New Semester, New Beginnings

This entry is part [part not set] of 73 in the series The Writing Life Blog

Gotta love coming back after a summer of not blogging only to discover your site has stopped working thanks to a random WordPress update while you were away. Serves me right for being away so long. The good news is everything is almost back to normal. I just have to reinstall two plugins that I had to FTP in and remove just to be able to login. Then WordPress wouldn’t update to the latest and greatest and in fact couldn’t find the update page. After some intensive Google searching though I managed to find someone else who’d had the same problem. Turns out one little line added to a config file magically fixed the issue. Woot!

Now that I’m through an exceptionally lazy summer (where writing is concerned anyway) and I also have my main computer back up and running, it’s time to head back to college. This semester started strangely schedule-wise with classes starting the Wednesday before Labor Day. This meant my first week excluded ALL of my writing classes and included only my required English Literature class. Then Labor Day came along and I still haven’t been to my Create Writing Poetry workshop. Ah well, next week. Next week.

I was actually pretty upset about the whole scheduling thing until today when one of my teachers happened to mention that this semester is extra long and ends on a Tuesday. Clearly they’re making up for their own scheduling stupidity. Would it really have been to hard to start classes on Monday even though it would have been August 31st? Apparently.

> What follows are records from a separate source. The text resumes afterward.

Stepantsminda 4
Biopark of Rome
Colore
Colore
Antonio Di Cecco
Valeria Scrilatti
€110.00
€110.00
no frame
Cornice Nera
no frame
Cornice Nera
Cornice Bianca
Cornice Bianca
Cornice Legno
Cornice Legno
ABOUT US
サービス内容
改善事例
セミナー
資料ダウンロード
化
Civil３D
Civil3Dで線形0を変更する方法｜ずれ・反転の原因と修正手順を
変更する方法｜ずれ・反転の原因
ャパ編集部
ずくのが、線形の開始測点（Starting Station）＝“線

The classes themselves have been good so far, though it’s really hard to say at this point how they’ll really pan out. The first sessions are all syllabus readings and constant introductions. Today I had both my non-fiction and fiction workshops. Pretty sure I’m going to like both but man am I going to be busy with three workshops and my lit class. Then there’s my own writing and publishing that I have to find time for.

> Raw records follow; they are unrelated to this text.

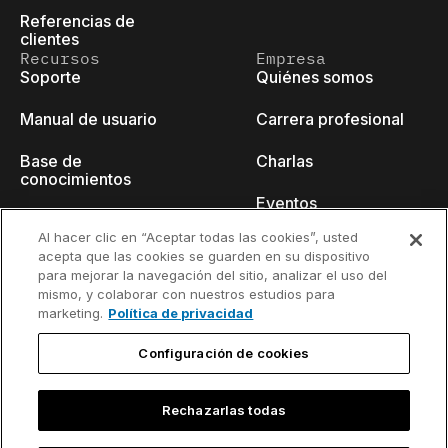
Referencias de
clientes
Recursos
Empresa
Soporte
Quiénes somos
Manual de usuario
Carrera profesional
Base de
Charlas
conocimientos
Eventos
think-cell Academy
Al hacer clic en “Aceptar todas las cookies”, usted
Blog para
acepta que las cookies se guarden en su dispositivo
Tutoriales en vídeo
desarrolladores
para mejorar la navegación del sitio, analizar el uso del
mismo, y colaborar con nuestros estudios para
Centro de contenido
Contacto
marketing.
Política de privacidad
Seminarios web
Configuración de cookies
Rechazarlas todas
Política de
Información de contacto y aviso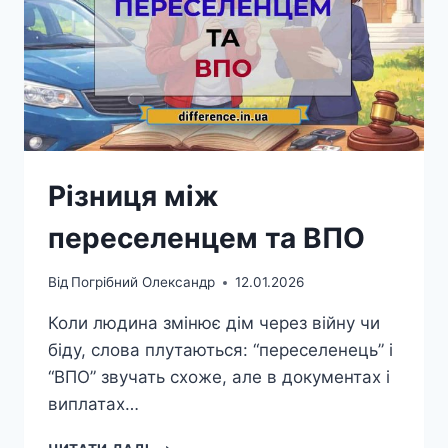
Різниця між
переселенцем та ВПО
Від
Погрібний Олександр
12.01.2026
Коли людина змінює дім через війну чи
біду, слова плутаються: “переселенець” і
“ВПО” звучать схоже, але в документах і
виплатах…
РІЗНИЦЯ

Speaking of my writing, I just got Avatars & Identity from a copy editor I found on a site called Fiverr (it’s like the eBay of personal services without any actual bidding). Started going through his edits and discovered that at some point in my life I completely ignored what I’d learned about commas. Apparently I’m allergic. (Not really, I just think the so-called rules call for so many commas that they break up the flow of narrative.) Still, I’m accepting most of the changes since I want my book to be on its best behavior when I submit it to the Kindle Scout program.

For those who haven’t heard of this yet, and I’m sure there are many who haven’t, Amazon is becoming a full-on publisher with their Kindle Scout program. The way it works is you submit a fully completed and copy edited novel of at least 50k words with an awesome cover, blurb, and one-liner. They’ll shop it around to a select group of readers. If the readers and Amazon’s own people approve you’ll get to sign a contract. This contract in fact. After reading and hearing about all of the horror stories regarding contracts with the big publishers I was very happy to work through Amazon’s very simple and straightforward contract in fifteen minutes flat. It’s for worldwide e-book and digital audio rights for a 5-year term that renews barring poor sales or voluntarily on the author’s part. There’s even built-in guarantees that if you don’t earn enough through royalties you will get all of your rights back. From a new author standpoint I have to say this contract is a better deal than what you’d get from almost anyone else. I’m super excited to get Avatars submitted and see what happens.

 

Whelp, that’s enough for now. Homework beckons.